I take up this subject with both excitement and trepidation because I know that substitutionary atonement is central to many Christians’ faith. But the questions of why Jesus died and what is the meaning and message of his death have dominated the Christian narrative, often much more than his life and teaching. As some have said, if this theory is true, all we needed were the last three days or even three hours of Jesus’ life. In my opinion, this interpretation has kept us from a deep and truly transformative understanding of both Jesus and Christ.

Salvation became a one-time transactional affair between Jesus and his Father, instead of an ongoing transformational lesson for the human soul and for all of history. I believe that Jesus’ death on the cross is a revelation of the infinite and participatory love of God, not some bloody payment required by God’s offended justice to rectify the problem of sin. Such a story line is way too small and problem-oriented.

References:
[1] This week I will use the phrase “substitutionary atonement” to indicate the most current version of the theory. Throughout Christian history, there have been multiple theories of substitutionary atonement. One of the earliest, the ransom theory, originated with Origen and the early church. Closely related to this was the Christus Victor theory.

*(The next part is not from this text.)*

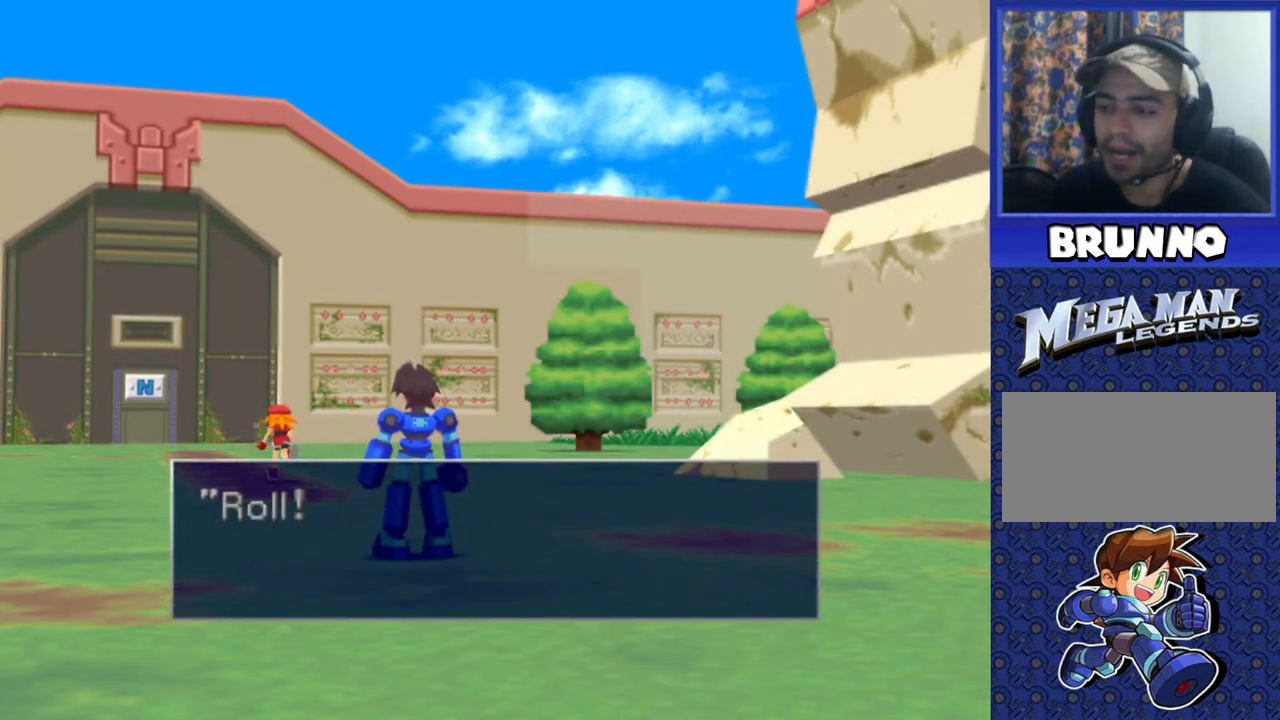
{"buttons": [], "events": []}
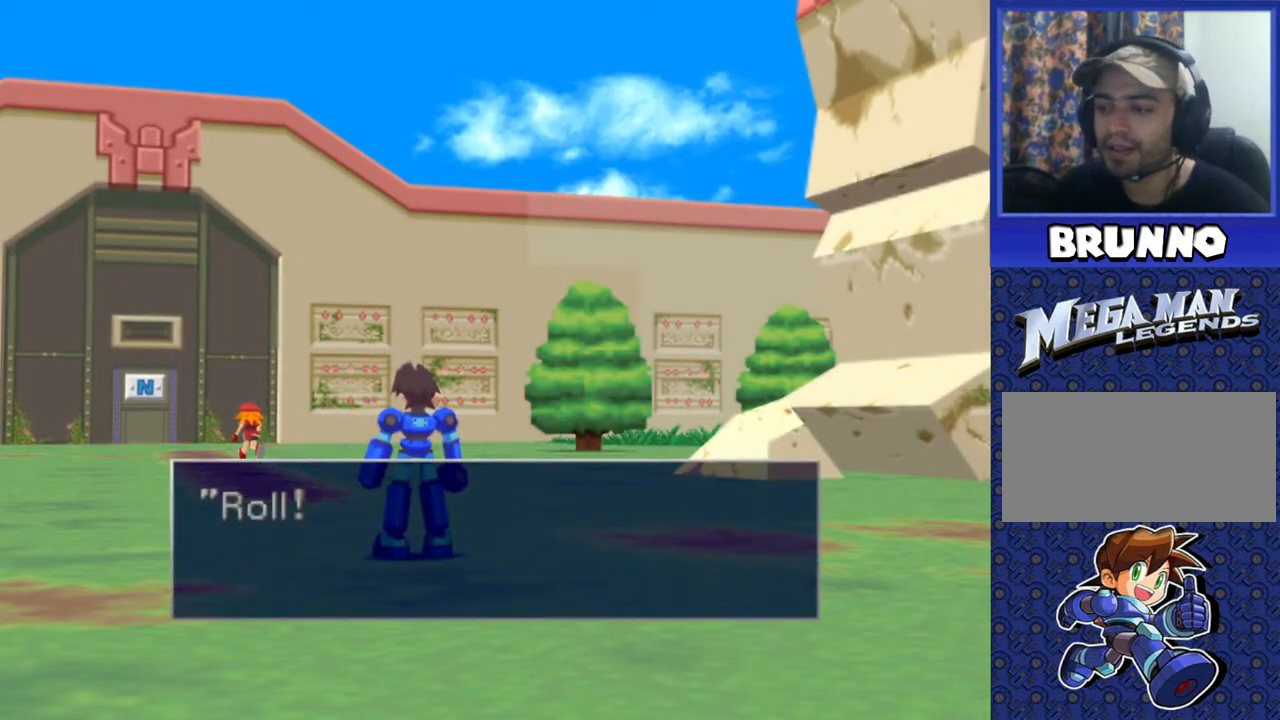
{"buttons": [], "events": []}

The ransom view of atonement was the dominant theory until the publication of Anselm’s Cur Deus Homo? (Why Did God Become Human?) at the end of the 11th century. Anselm’s satisfaction theory of atonement then became dominant until the Reformed tradition introduced penal substitution in the 16th century. This new view of substitutionary atonement emphasized punishment over satisfaction (Jesus’ crucifixion as a substitute for human sin) and paralleled criminal law. Today, the phrase “substitutionary atonement” is often (correctly or incorrectly) used to refer to the penal theory of atonement. This week’s meditations touch the surface of 2,000 years of complex theological process.

Adapted from Richard Rohr, The Universal Christ: How a Forgotten Reality Can Change Everything We See, Hope For, and Believe (Convergent: 2019), 139-141.